Le cri de terreur pure mourut dans sa gorge, étouffé par un sifflement intense. Quelque chose hurlait à la mort derrière le mur et elle s'en éloigna en rampant, la vue trouble.
Il lui fallut un long moment pour se redresser, et quand elle se mit enfin debout, le sifflement désaccordé, semblable à celui d'un moulin à vent, s'était déjà tû depuis longtemps.
La surface sur laquelle elle avait atterri était douce et meuble, coulant sous ses orteils à l'instar de la farine.
À moitié enfoui dans le sable fin, le boîtier d'Aresh pulsait d'une douce lueur azur. Aélig soupira de soulagement. Elle pensait l'avoir perdu.
— Qu'est-ce que c'était ? interrogea-t-elle en le ramassant.
Son geste était peu assuré et l'objet lui échappa, retombant dans un creux du terrain.
« Je l'ignore », afficha la projection de l'IA, indifférente à sa maladresse.
« Continuons ».
Ravalant son anxiété, Aélig récupéra le boîtier pour la seconde fois. La faible luminosité émise par ce dernier ne lui permettait pas de voir ce qui l'entourait. Elle commençait à s'habituer à cette sensation permanente de malaise. À vrai dire, les choses qu'elle avait observé durant sa longue observation dans le premier couloir lui avaient enlevé toute envie d'en voir plus. Elle ne pouvait pas craindre ce qui restait dissimulé.

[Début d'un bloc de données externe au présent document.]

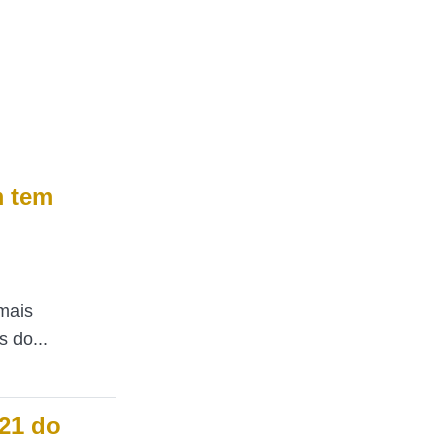
m tem
mais
s do...
21 do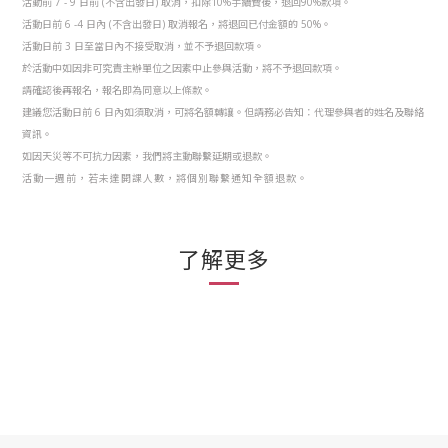
活動前 7 - 9 日前 (不含出發日) 取消，扣除10%手續費後，退回90%款項。
活動日前 6 -4 日內 (不含出發日) 取消報名，將退回已付金額的 50%。
活動日前 3 日至當日內不接受取消，並不予退回款項。
於活動中如因非可究責主辦單位之因素中止參與活動，將不予退回款項。
請確認後再報名，報名即為同意以上條款。
建議您活動日前 6 日內如須取消，可將名額轉讓。但請務必告知：代理參與者的姓名及聯絡
資訊。
如因天災等不可抗力因素，我們將主動聯繫延期或退款。
活動一週前，若未達開課人數，將個別聯繫通知全額退款。
了解更多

Marcher dans le sable noirâtre était étrangement apaisant. Bientôt, elle ne tremblait plus. Les ondulations de ce bout de désert enfermé entre deux murs pas tout à fait parallèles lui faisaient penser au dos doucereux d'un serpent.
Surgissant ici et là des flots de la mer calcinée, des pipelines et des valves faisaient office de radeaux échoués.
Les installations étaient fonctionnelles et parfois, des voyants troubles jetaient des lueurs crasseuses dans les recoins, illuminant des fresques et des bas-reliefs envahis de mousse.
La salle sableuse débouchait sur un réseau de coursives si étroites qu'elle n'y passait que de profil. Au contact, les parois paraissaient tapissées d'un fin réseau nervuré, organique et mort depuis longtemps. Il s'en dégageait une odeur de fruit suri, et Aélig s'efforça de respirer par la bouche, le palais bientôt envahi par une aigreur ignoble. La matière se colla à son corps nu, lui arrachant un haut le cœur. Cependant, elle tint bon, luttant vaillamment contre la répulsion, et finit par s'extraire du bourbier vertical.
Maculée de dépôts visqueux, les narines prises par la décomposition, elle s'avança à l'intérieur d'une énième cellule de donjon. De fines bandes de pourriture luminescente avaient poussé sur ce qui restait des barres de néon autrefois montées sur les murs. Ces derniers, envahis d'étranges concrétions cubiques et autres tumeurs minérales, étaient striés de vert émeraude.
Les veines cristallines brillaient faiblement de l'intérieur, mais c'était une lumière déclinante, presque morte, cherchant en vain à s'échapper de sa prison.
Au milieu de cette décrépitude s'étalait un bassin rempli de tourbe sombre, aussi lisse qu'un miroir laqué au pétrole. Seul le bout de la mare rectangulaire était agité d'ondulations concentriques, mouvant le liquide épais avec une difficulté évidente et soulevant une discrète odeur iodée. Tractés par une force invisible, les profondeurs turpides du bassin délivraient un flot continu de filaments. Quelque part au fond, un métier à tisser devait dérouler la bobine tapie dans la viscosité secrète du bassin. Aélig s'immobilisa. Un cliquetis tenu résonnait par intermittence à l'autre bout de la grande salle. Mus par un mouvement automatique, les fils poisseux étaient avalés par les ténèbres cinq mètres plus haut.
Elle pensa à une créature éventrée dont l'intérieur, méthodiquement effiloché, servait de repas à une bouche dépourvue de dents.
— Je ne veux pas rester là, dit-elle à voix haute.
Un crissement électronique lui répondit, et un œil sans pupille distilla une lueur grenat dans les ténèbres.